NEW DELHI: The Carbon Border Adjustment Mechanism (CBAM), also known as a carbon tax in the form of an import duty, will be implemented starting January 1, 2026.
India is set to address the issue of the European Union’s (EU) plan to impose a carbon tax on certain imported goods, Commerce and Industry Minister Piyush Goyal on Friday said, adding that “I will retaliate” if required.
The Carbon Border Adjustment Mechanism (CBAM), a form of carbon tax functioning as an import duty, is scheduled to be enforced from January 1, 2026. Nevertheless, starting October 1 of the current year, companies operating domestically in seven carbon-intensive sectors, such as steel, cement, fertiliser, aluminum, and hydrocarbon products, will be required to disclose data on carbon emissions to the EU.
“Bharat will address the problem of CBAM with confidence, and we will find solutions. We will see how we can convert CBAM to our advantage if it comes in. Of course, I will retaliate. You need not worry about it,” Goyal said here at an industry chamber event.
Starting January 1, 2026, CBAM will result in a 20-35 per cent tax on specific imports into the EU.
Approximately 26.6 per cent of India’s exports, including iron ore pellets, iron, steel, and aluminum products, are destined for the EU. These particular products would be affected by CBAM. In 2023, the value of these exported goods to the EU amounted to $7.4 billion.
He also mentioned that India responded with retaliation when the US imposed additional customs duties on specific steel and aluminum products. The minister highlighted that employing electric vehicles offers economic advantages.

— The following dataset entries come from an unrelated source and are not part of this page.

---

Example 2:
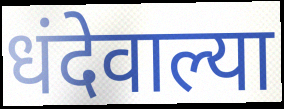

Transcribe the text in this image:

धंदेवाल्या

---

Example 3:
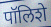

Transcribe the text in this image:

पॉलिशे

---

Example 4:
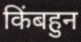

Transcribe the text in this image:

किंबहुन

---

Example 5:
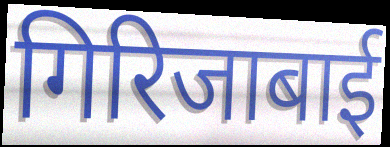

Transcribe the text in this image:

गिरिजाबाई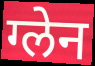
ग्लेन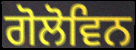
ਗੋਲੋਵਿਨ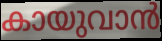
കായുവാൻ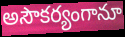
అసౌకర్యంగానూ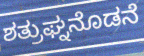
ಶತ್ರುಘ್ನನೊಡನೆ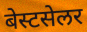
बेस्टसेलर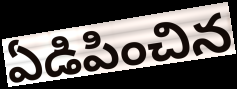
ఏడిపించిన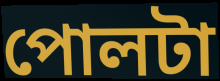
পোলটা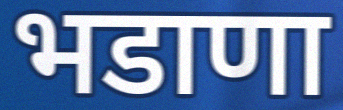
भडाणा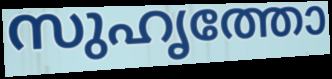
സുഹൃത്തോ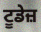
ਟੂਡੇਜ਼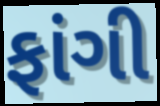
ફાંગીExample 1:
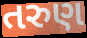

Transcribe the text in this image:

તરુણ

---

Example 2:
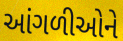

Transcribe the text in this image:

આંગળીઓને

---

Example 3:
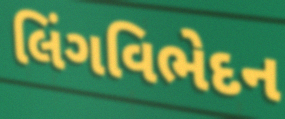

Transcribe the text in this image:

લિંગવિભેદન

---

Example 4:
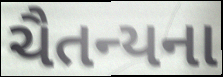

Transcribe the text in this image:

ચૈતન્યના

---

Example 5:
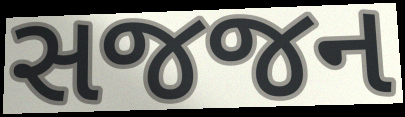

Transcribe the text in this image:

સજજન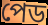
পেড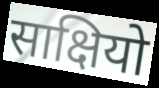
साक्षियो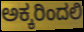
ಅಕ್ಕರಿಂದಲಿ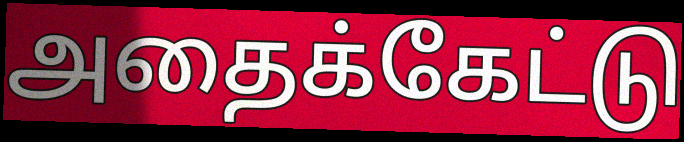
அதைக்கேட்டு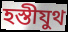
হস্তীযুথ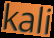
kaliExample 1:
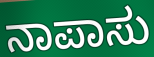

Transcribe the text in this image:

ನಾಪಾಸು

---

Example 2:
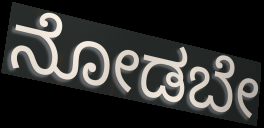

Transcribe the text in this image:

ನೋಡಬೇ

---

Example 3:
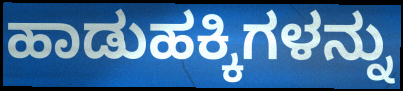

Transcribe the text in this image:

Using the example of Mumbai’s Brihanmumbai Electric Supply and Transport (BEST), Goyal mentioned that although it was consistently operating at a loss, they are now transitioning to electric buses.

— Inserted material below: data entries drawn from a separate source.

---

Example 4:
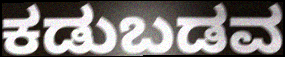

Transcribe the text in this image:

ಕಡುಬಡವ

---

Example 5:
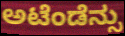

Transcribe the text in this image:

ಅಟೆಂಡೆನ್ಸುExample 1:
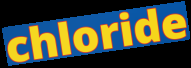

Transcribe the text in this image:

chloride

“Now, in a year or 1.5 years, there will be 100 per cent electric buses and …(I have been told that) as soon as all the buses go electric, they would end losses and covert it (BEST) into a profit-making body,” he said.
He urged that each state transportation entity can transform into a profitable entity by embracing electric mobility.

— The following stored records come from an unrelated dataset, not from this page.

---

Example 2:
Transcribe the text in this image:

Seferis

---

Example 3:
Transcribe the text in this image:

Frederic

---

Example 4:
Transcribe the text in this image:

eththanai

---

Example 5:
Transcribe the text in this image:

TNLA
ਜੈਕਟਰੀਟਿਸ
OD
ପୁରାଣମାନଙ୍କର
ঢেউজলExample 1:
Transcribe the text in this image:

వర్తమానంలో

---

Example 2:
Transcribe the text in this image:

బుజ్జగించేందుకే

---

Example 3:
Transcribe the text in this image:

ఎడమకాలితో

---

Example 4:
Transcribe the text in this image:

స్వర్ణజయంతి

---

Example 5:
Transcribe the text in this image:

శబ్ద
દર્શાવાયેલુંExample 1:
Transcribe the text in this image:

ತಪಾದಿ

Speaking about the country’s foreign exchange reserves, he assured that the reserves are sufficient for the next 5-6 years, maintaining the current levels of the current account deficit or trade deficit, without posing any risk to the Indian economy.
As of December 1, India’s foreign exchange reserves totaled $604 billion. Additionally, he noted that nations like Chile and Peru are exploring trade agreements.